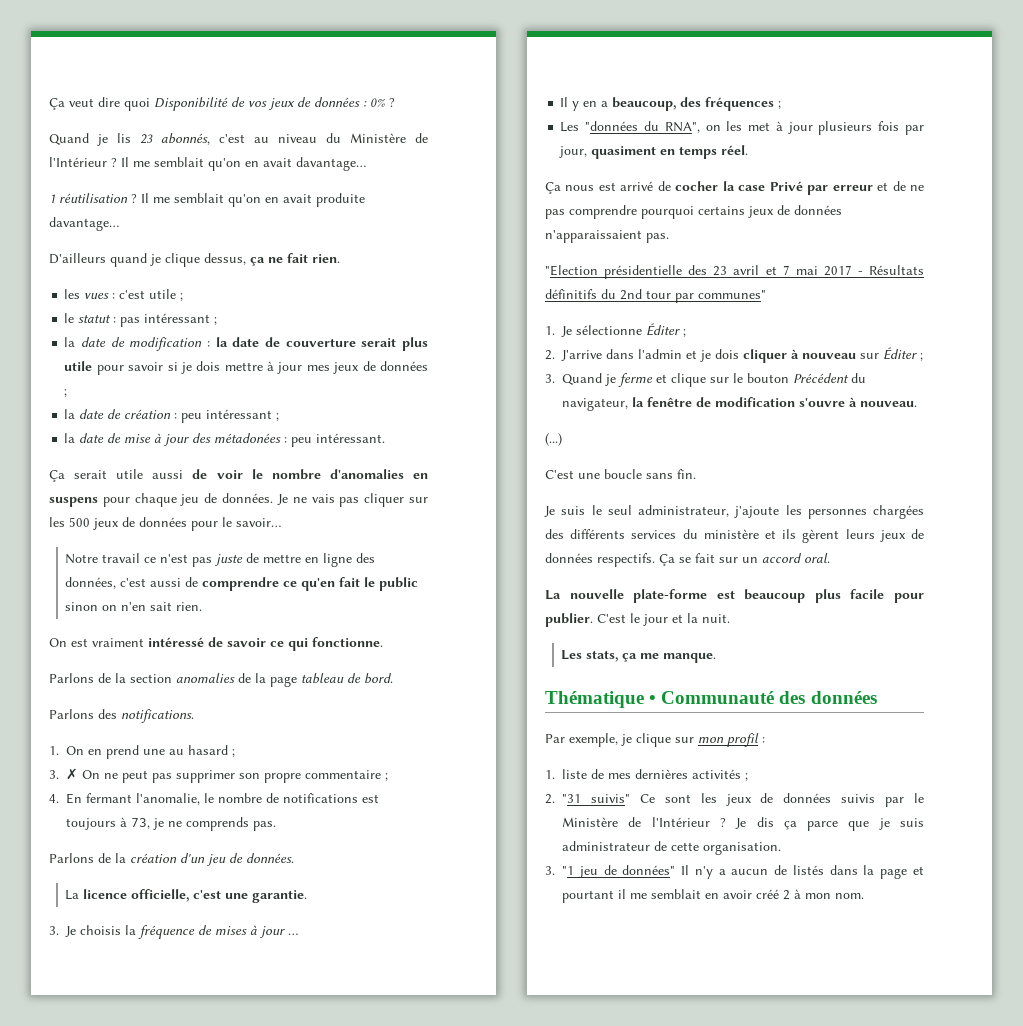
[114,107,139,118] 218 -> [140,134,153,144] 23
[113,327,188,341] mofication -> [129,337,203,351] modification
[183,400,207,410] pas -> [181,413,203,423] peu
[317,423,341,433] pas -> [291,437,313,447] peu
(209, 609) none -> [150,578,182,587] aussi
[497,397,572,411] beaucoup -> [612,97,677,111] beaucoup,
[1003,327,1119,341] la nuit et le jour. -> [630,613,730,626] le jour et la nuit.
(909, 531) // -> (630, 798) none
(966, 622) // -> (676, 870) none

Task to complete |
Each line from the one containing "(209, 609) none -> [150,578,182,587] aussi" through the end of the material must be returned exactly; no other line should appear.

Answer |
(209, 609) none -> [150,578,182,587] aussi
[497,397,572,411] beaucoup -> [612,97,677,111] beaucoup,
[1003,327,1119,341] la nuit et le jour. -> [630,613,730,626] le jour et la nuit.
(909, 531) // -> (630, 798) none
(966, 622) // -> (676, 870) none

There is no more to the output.